Que la mondialisation, c’est-à-dire la forme la plus débridée du capitalisme, ait débouché sur une crise qui sera plus ample que celle de 1929, n’a rien pour étonner quiconque s’est interrogé sur le fonctionnement du capitalisme à l’état brut. Il n’est pas besoin d’être un économiste nobélisable pour cela : le malthusianisme profond de la mondialisation (tout aux riches et le moins possibles aux pauvres), la spéculation forcenée qu’elle engendre, l’explosion de la monnaie fictive que ces deux réalités produisent et la suite logique que cela entraîne, c’est-à-dire le travail spolié de sa juste rémunération, mènent inévitablement au désastre. En effet, la monnaie fictive apporte l’inflation, le travail spolié débouche sur la baisse du pouvoir d’achat, la spéculation ampute les investissements productifs et par conséquent limite les emplois, le malthusianisme maintient des hauts prix tout en étant déflationniste sur les salaires : le cercle vertueux que revendique pourtant l’économie de marché est bien oublié !

C’est cette mondialisation, ce capitalisme, planétaire dans son fonctionnement et atrocement cynique dans ses objectifs, que le PS a cru bon de légitimer comme un fait incontournable, quasi un fait de nature, autant dire un prédicat divin !

En 2005, le PS a appelé à voter OUI au projet de traité constitutionnel européen libéral, id est capitaliste pur sucre. Le peuple a dit NON, comme il a dit NON à JOSPIN en 2002 et NON à ROYAL en 2007. Tant qu’à faire dans le libéralisme autant que ce soit CHIRAC et SARKHOZY qui s’en chargent …

L’extrême droite a fait voter NON en 2005 ! Et alors ? Des démocrates et des républicains ont aussi voté NON : c’est cela que le PS n’a pas voulu voir.
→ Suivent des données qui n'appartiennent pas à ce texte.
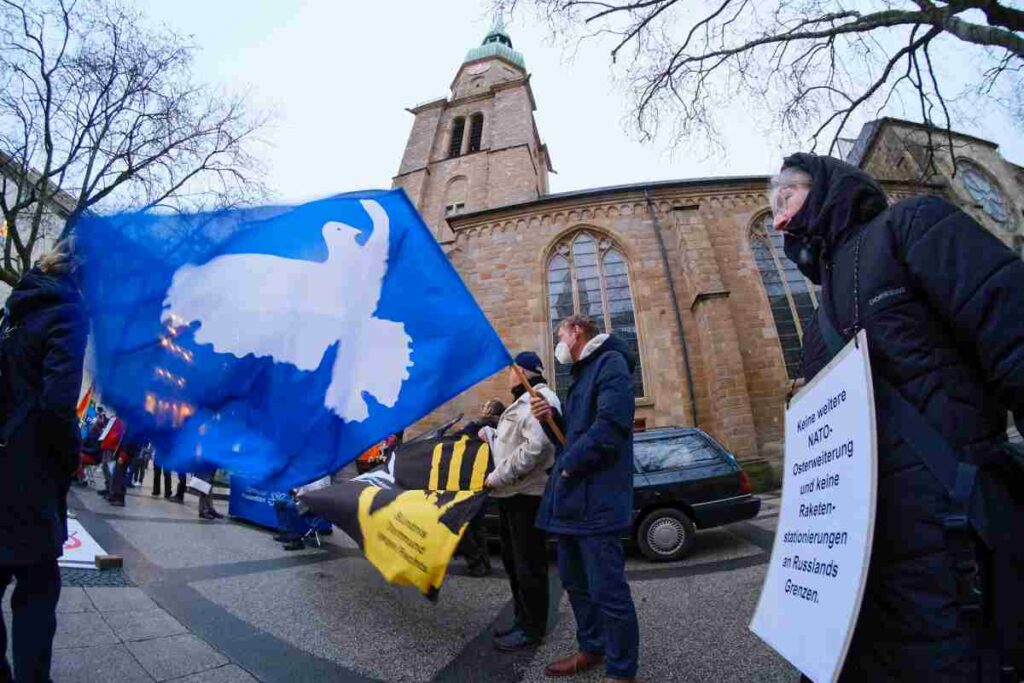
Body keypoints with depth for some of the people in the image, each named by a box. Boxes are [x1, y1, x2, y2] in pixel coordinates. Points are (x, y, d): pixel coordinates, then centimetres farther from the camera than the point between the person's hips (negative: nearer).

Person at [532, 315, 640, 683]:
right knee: (575, 581, 19)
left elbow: (611, 424, -22)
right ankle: (591, 649, 37)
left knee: (607, 589, 0)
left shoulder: (610, 363, -8)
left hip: (596, 498, -10)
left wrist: (569, 465, -16)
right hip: (572, 495, 10)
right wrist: (551, 417, 5)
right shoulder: (582, 374, 22)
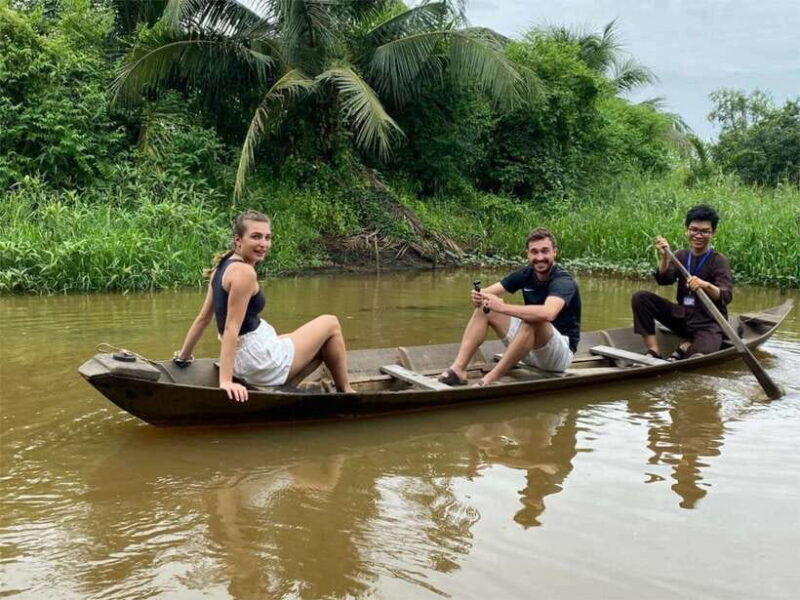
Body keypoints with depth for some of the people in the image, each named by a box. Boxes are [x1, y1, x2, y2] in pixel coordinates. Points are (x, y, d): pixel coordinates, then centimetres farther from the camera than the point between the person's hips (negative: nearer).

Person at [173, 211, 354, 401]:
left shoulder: (222, 267, 7)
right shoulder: (244, 272, -20)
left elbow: (203, 318, 11)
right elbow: (231, 328, -25)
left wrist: (183, 356, 19)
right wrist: (226, 381, -28)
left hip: (242, 361, 10)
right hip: (261, 357, -9)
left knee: (322, 345, 28)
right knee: (330, 324, 11)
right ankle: (345, 392, 22)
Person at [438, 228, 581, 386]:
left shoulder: (563, 281, -21)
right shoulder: (526, 274, -1)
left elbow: (547, 313, -43)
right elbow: (489, 292, -2)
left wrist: (503, 307, -40)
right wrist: (479, 297, -27)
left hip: (561, 351, -7)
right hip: (529, 350, 7)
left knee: (533, 321, -38)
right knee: (484, 309, -3)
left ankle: (491, 379, -34)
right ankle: (458, 368, -18)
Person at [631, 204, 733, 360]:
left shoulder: (719, 260, -9)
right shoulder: (681, 256, 6)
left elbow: (726, 296, -22)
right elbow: (664, 280, -10)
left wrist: (706, 285, -42)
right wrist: (665, 257, -27)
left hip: (709, 323, -5)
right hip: (682, 316, 5)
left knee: (703, 352, -38)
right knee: (640, 298, -11)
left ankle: (684, 348, 0)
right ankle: (654, 352, -14)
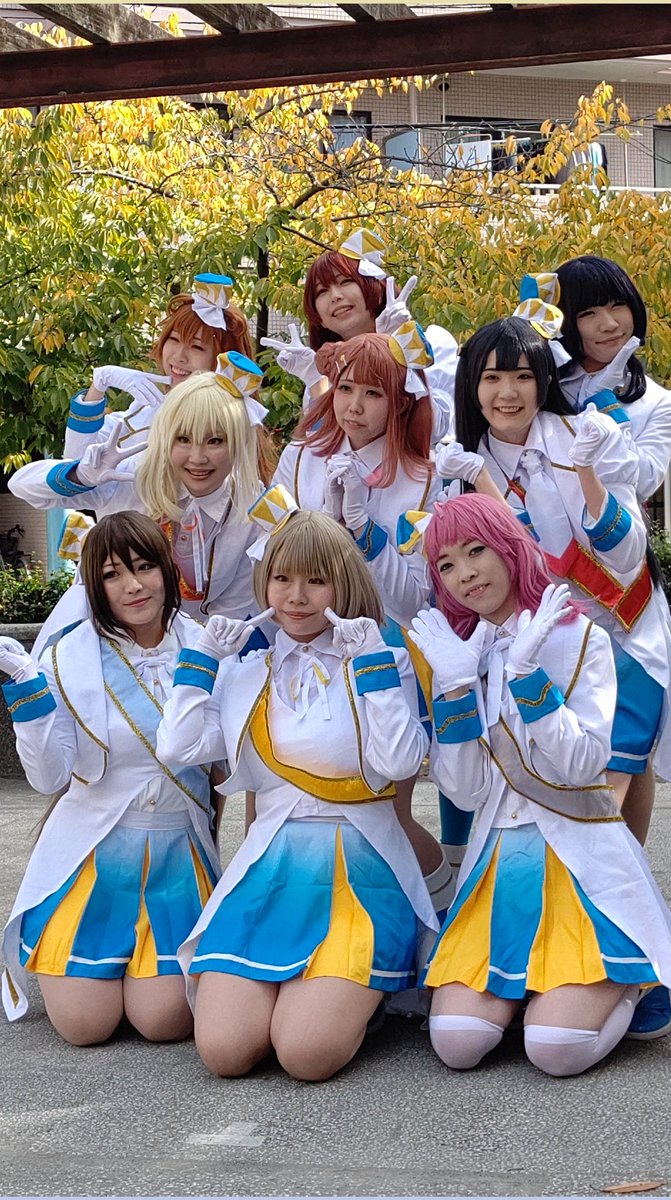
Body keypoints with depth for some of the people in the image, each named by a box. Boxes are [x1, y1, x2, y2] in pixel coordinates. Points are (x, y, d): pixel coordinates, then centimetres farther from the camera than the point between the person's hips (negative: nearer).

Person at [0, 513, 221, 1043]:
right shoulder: (73, 659, -7)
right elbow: (50, 777, -9)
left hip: (179, 858, 1)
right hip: (96, 857, -1)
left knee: (164, 1020, -10)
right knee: (85, 1025, -5)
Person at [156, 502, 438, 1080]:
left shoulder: (381, 662, 5)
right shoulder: (246, 671, 15)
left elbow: (397, 761, -10)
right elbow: (179, 746, 3)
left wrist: (372, 662, -10)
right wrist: (203, 656, 7)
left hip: (360, 872, -3)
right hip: (269, 873, 3)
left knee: (307, 1052, -22)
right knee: (224, 1050, -15)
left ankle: (353, 989, 11)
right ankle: (286, 984, 16)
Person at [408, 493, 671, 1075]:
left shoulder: (579, 635, -3)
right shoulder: (455, 651, 8)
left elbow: (583, 765, -15)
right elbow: (467, 791, -2)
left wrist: (526, 671, -21)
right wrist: (455, 686, -12)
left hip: (582, 857, -4)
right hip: (499, 858, 4)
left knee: (557, 1049, -19)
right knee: (456, 1044, -13)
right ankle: (524, 977, 17)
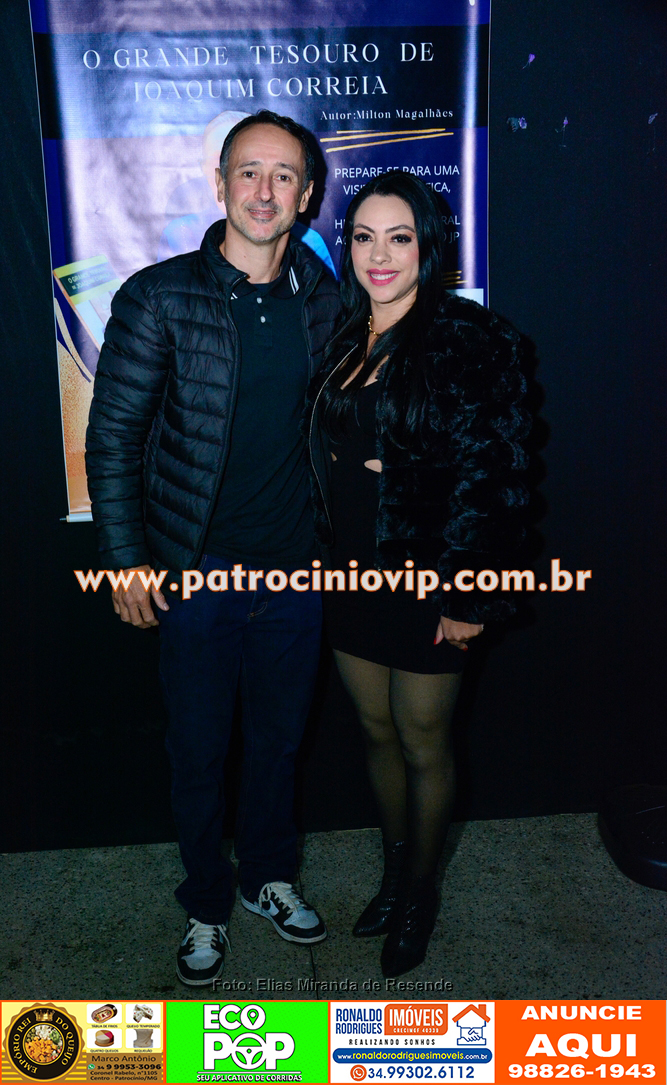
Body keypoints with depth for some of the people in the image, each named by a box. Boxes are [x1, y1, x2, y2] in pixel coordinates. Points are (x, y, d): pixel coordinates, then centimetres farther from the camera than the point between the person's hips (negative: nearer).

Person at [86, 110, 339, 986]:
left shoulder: (324, 301, 2)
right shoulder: (159, 299, -8)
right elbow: (113, 437, -5)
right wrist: (126, 559, -7)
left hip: (295, 573, 3)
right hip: (196, 575, -2)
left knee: (280, 741, 19)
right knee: (199, 755, 13)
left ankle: (271, 877, 44)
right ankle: (207, 904, 37)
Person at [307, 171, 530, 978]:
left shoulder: (469, 342, -13)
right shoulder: (342, 340, 7)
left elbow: (488, 477, -15)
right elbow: (324, 458, 11)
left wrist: (465, 595, -16)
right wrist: (326, 562, 10)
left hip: (425, 583, -5)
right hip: (352, 576, 6)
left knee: (424, 746, 12)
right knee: (378, 735, 19)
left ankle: (420, 893, 36)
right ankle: (394, 874, 42)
Et plutôt que de reconnaître son erreur –mais l’aile marchante de la classe ouvrière peut-elle se tromper ? Et quand elle se trompe, c’est qu’elle a déjà oublié la classe ouvrière – il a persisté dans son phantasme libéral contraire à la tradition socialiste.

SARKHOSY serait le grand vainqueur de REIMS … et doit se frotter les mains devant la débâcle prosaïque, ridicule et mortifère du grand parti de SON opposition. Voire …

Le naufrage du capitalisme dont ses amis tiraient de si beaux profits inquiète sans aucun doute le président qui souhaitait « pantoufler » et gagner ainsi beaucoup d’argent après les délices élyséennes. Le naufrage du socialisme n’est que l’épiphénomène du premier naufrage. Et ce n’est pas parce que le capitaine a sauté dans la chaloupe, avec la Finance et la Banque d’abord, que le paquebot FRANCE restera à flots !

Toujours est-il que le peuple est livré aux dégâts collatéraux, et ils sont de taille, de ces faillites nationales et mondiales.

Le peuple a dit NON au capitalisme, NON aux faux démocrates qui prétendaient lui dicter ses actes, NON aux antirépublicains qui veulent le priver de ses droits souverains. En 2005 : et il n’a toujours pas été entendu.

Aujourd’hui ce NON doit être la table rase que les femmes et les hommes de gauche, démocrates et républicains doivent établir sur les ruines produites par les imposteurs.